### Work to complete
(a) Using the interpolation question below, answer these:
(i) Which three data points were used?
(ii) What value was found for the coefficient a_0?
(iii) What form does the polynomial p_2(x) take?
(b) Render this sentence from the interpolation question below into German: "In a previous task, I determined a polynomial interpolation using a system of linear equations."
(c) Reproduce a portion of the interpolation question below without any change, beginning at the words "and the polynomial" and stopping after "I should pursue?".

Passage to read: Begin

# For $f(x) = \tan(\pi \cdot x)$, find the Interpolation $Q(x) = b_0 + b_1 x + b_2 \frac{1}{x-\frac{1}{2}}$

Progress so far:

In a previous task, I determined a polynomial interpolation using a system of linear equations.

The data points to be used were $$(0, f(0)), (\frac{1}{6}, f(\frac{1}{6})), (\frac{1}{4}, f(\frac{1}{4}))$$

The linear equation used was of the form:

$$\begin{pmatrix}0^2&0^1&0^0\\ \:\frac{1}{6}^2&\frac{1}{6}^1&\frac{1}{6}^0\\ \:\frac{1}{4}^2&\frac{1}{4}^1&\frac{1}{4}^0\end{pmatrix}$$$$\begin{pmatrix}a_2\\ \:a_1\\ \:a_0\end{pmatrix}$$=$$\begin{pmatrix}0\\ \frac{1}{\sqrt{3}}\\ 1\end{pmatrix}$$

and the polynomial of the form

$$p_2(x) = a_0 + a_1 x + a_2 x^2$$ was determined to have the coefficients

$$a_0 = 0, a_1 = -8 + \frac{18}{\sqrt{3}}, a_2 = 48 - \frac{72}{\sqrt{3}}$$

I am not aware of how I would use a system of linear equations to determine $$Q(x)$$. Is it perhaps possible to derive the coefficients from $$p_2$$? Or is there some other method of interpolation I should pursue?

Passage to read: End
Dataset content: Begin

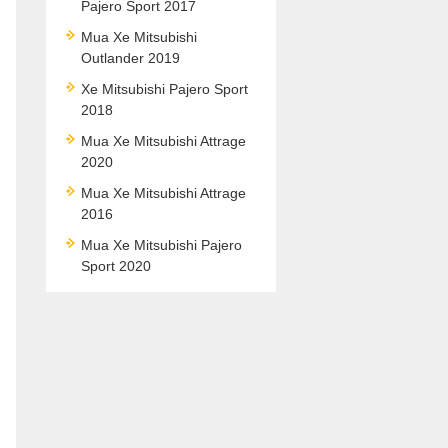
Pajero Sport 2017
Mua Xe Mitsubishi
Outlander 2019
Xe Mitsubishi Pajero Sport
2018
Mua Xe Mitsubishi Attrage
2020
Mua Xe Mitsubishi Attrage
2016
Mua Xe Mitsubishi Pajero
Sport 2020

Dataset content: End

### Results in order
(a)
(i) (0, f(0)), (1/6, f(1/6)) and (1/4, f(1/4))
(ii) a_0 = 0
(iii) p_2(x) = a_0 + a_1 x + a_2 x^2

(b) In einer vorherigen Aufgabe habe ich eine Polynominterpolation mithilfe eines linearen Gleichungssystems bestimmt.

(c)
and the polynomial of the form

$$p_2(x) = a_0 + a_1 x + a_2 x^2$$ was determined to have the coefficients

$$a_0 = 0, a_1 = -8 + \frac{18}{\sqrt{3}}, a_2 = 48 - \frac{72}{\sqrt{3}}$$

I am not aware of how I would use a system of linear equations to determine $$Q(x)$$. Is it perhaps possible to derive the coefficients from $$p_2$$? Or is there some other method of interpolation I should pursue?